Print the whole blog post on reducing your to-be-read pile exactly as it appears, word for word.
+++ Quoted passage +++
4 Monetary Tips to Reducing Your To Be Read Pile

Chances are you have one, and your friend, and your other friend, and of course I have one. They sneak up on you. When you first start reading, there might be one to three books in the pile and you read them and go out and get new books. Somewhere along the way they developed a mind of their own and have overtaken a whole place in your house: a table, a chair, the floor, a shelf, your car’s backseat, on top of your toilet, etc. Will they ever go away or are we doomed to keep them forever? Here are some ideas I’ve come up with for reducing your TBR pile while also reducing your new book strain on your wallet. Read on and be sure to tell me what you think!


1.    Book Budget –

With a book budget set in place and coincidentally in stone, you’re limited to the amount of new books you can purchase. Make sure you put less toward it than you think you need (this is the reduction part!)

Here’s a good equation for set up:

Take the low end price per book ($6 for mass paperback, $14 for trade paperback, $25 for hardback) and times it by (the average number of books you read in a month – 2 books).
+++ Records provided +++
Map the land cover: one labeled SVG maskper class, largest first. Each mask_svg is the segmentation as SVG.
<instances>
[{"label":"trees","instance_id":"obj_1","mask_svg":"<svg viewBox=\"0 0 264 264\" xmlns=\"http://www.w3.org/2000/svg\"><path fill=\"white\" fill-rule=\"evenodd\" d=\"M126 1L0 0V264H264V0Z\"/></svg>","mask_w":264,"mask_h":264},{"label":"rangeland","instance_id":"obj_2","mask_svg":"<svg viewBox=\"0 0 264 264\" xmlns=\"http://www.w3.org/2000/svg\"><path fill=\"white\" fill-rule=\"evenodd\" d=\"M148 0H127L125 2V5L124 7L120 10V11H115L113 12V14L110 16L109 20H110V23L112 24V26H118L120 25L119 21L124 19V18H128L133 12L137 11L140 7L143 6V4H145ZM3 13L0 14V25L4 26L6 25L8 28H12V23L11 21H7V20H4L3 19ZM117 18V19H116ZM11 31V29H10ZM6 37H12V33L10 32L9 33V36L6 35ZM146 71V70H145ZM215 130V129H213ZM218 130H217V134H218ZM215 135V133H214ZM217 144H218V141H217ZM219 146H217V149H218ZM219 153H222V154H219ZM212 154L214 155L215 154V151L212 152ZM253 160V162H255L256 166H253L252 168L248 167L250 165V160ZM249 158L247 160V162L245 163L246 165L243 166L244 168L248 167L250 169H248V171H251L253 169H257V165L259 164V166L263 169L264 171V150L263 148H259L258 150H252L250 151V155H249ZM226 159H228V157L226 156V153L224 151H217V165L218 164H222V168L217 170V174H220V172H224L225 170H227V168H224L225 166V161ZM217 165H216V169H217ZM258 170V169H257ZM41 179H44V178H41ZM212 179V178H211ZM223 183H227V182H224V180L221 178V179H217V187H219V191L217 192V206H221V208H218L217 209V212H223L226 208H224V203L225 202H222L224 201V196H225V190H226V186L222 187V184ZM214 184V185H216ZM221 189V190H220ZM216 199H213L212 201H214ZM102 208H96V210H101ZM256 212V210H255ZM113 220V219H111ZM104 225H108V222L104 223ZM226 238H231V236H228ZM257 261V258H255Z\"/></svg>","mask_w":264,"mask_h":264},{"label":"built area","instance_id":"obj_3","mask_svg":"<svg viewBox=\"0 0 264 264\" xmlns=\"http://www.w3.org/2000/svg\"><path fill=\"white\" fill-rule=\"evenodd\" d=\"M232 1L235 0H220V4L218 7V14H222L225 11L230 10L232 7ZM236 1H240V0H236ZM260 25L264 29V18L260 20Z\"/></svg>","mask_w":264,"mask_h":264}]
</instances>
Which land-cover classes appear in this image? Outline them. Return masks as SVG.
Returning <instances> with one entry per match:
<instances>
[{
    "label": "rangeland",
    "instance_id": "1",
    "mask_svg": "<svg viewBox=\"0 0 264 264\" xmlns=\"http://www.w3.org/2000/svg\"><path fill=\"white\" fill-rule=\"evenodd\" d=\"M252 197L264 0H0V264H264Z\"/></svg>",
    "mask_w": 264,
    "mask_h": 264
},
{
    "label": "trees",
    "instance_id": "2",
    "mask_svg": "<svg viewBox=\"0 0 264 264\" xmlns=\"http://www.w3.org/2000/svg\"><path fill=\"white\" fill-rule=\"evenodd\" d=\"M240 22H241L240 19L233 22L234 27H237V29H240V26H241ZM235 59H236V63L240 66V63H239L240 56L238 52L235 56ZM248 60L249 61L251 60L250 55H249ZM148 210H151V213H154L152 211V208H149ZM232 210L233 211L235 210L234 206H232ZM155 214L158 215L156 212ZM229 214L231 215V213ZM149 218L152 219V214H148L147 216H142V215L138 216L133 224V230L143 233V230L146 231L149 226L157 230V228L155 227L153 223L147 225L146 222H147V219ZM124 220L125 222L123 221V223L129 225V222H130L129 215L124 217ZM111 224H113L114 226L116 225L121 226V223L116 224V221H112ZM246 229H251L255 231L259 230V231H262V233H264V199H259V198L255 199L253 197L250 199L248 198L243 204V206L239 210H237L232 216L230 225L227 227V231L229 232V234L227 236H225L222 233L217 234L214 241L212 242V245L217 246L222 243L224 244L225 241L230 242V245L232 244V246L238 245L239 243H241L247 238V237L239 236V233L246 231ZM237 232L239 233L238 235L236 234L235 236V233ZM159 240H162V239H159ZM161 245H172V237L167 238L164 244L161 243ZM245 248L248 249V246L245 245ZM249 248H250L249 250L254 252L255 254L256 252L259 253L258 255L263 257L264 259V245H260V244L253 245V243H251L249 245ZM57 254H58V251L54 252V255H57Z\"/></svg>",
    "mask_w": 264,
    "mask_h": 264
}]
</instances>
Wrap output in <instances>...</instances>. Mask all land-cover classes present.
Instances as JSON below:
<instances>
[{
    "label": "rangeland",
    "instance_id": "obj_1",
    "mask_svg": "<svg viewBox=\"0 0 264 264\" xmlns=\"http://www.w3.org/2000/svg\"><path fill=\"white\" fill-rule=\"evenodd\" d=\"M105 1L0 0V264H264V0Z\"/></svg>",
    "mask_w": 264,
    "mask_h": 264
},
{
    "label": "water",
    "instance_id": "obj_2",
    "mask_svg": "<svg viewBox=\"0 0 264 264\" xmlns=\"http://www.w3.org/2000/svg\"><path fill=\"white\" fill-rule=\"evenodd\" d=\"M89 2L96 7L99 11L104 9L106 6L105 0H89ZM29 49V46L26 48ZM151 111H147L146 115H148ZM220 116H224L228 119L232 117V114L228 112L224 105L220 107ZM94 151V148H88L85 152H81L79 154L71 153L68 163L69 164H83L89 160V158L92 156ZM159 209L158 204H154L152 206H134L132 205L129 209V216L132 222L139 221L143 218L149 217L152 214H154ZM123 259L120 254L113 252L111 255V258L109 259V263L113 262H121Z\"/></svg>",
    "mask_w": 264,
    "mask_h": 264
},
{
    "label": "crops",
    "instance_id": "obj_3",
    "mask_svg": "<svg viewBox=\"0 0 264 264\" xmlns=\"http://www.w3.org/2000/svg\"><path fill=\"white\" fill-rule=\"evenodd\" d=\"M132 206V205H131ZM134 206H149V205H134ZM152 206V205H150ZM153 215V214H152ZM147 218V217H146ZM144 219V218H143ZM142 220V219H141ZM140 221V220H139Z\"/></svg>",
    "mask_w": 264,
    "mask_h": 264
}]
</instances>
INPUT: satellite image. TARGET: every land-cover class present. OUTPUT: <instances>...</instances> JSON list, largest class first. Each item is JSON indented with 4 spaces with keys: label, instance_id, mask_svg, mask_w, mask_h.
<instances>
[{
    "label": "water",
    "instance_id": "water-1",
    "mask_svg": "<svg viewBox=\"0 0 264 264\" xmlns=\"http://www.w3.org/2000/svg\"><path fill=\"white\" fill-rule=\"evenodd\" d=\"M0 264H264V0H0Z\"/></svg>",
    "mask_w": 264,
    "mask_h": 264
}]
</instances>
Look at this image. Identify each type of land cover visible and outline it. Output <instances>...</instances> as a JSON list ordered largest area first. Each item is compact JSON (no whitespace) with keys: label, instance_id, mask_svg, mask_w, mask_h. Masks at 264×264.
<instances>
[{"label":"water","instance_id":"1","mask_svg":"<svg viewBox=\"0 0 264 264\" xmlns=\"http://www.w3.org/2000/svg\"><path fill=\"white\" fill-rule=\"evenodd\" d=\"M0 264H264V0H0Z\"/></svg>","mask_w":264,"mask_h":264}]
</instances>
+++
**Solved exercise**
4 Monetary Tips to Reducing Your To Be Read Pile

Chances are you have one, and your friend, and your other friend, and of course I have one. They sneak up on you. When you first start reading, there might be one to three books in the pile and you read them and go out and get new books. Somewhere along the way they developed a mind of their own and have overtaken a whole place in your house: a table, a chair, the floor, a shelf, your car’s backseat, on top of your toilet, etc. Will they ever go away or are we doomed to keep them forever? Here are some ideas I’ve come up with for reducing your TBR pile while also reducing your new book strain on your wallet. Read on and be sure to tell me what you think!


1.    Book Budget –

With a book budget set in place and coincidentally in stone, you’re limited to the amount of new books you can purchase. Make sure you put less toward it than you think you need (this is the reduction part!)

Here’s a good equation for set up:

Take the low end price per book ($6 for mass paperback, $14 for trade paperback, $25 for hardback) and times it by (the average number of books you read in a month – 2 books).